■ Written exercise: Reproduce every one of the rows below word for word, without changing anything.

Items listed in a dataset
----------------
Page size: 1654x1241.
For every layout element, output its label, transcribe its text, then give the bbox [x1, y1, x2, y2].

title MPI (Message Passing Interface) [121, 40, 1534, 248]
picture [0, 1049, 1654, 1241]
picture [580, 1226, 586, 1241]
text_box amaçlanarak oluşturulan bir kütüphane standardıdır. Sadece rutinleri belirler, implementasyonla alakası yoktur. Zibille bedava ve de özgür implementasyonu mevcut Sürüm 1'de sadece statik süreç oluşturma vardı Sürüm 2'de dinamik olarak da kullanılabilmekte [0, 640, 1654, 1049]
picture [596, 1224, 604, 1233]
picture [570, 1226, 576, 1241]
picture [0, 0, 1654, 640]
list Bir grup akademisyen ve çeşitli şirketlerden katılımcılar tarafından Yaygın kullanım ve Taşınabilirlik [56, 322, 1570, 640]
----------------
■ Final result:
Page size: 1654x1241.
For every layout element, output its label, transcribe its text, then give the bbox [x1, y1, x2, y2].

title MPI (Message Passing Interface) [121, 40, 1534, 248]
picture [0, 1049, 1654, 1241]
picture [580, 1226, 586, 1241]
text_box amaçlanarak oluşturulan bir kütüphane standardıdır. Sadece rutinleri belirler, implementasyonla alakası yoktur. Zibille bedava ve de özgür implementasyonu mevcut Sürüm 1'de sadece statik süreç oluşturma vardı Sürüm 2'de dinamik olarak da kullanılabilmekte [0, 640, 1654, 1049]
picture [596, 1224, 604, 1233]
picture [570, 1226, 576, 1241]
picture [0, 0, 1654, 640]
list Bir grup akademisyen ve çeşitli şirketlerden katılımcılar tarafından Yaygın kullanım ve Taşınabilirlik [56, 322, 1570, 640]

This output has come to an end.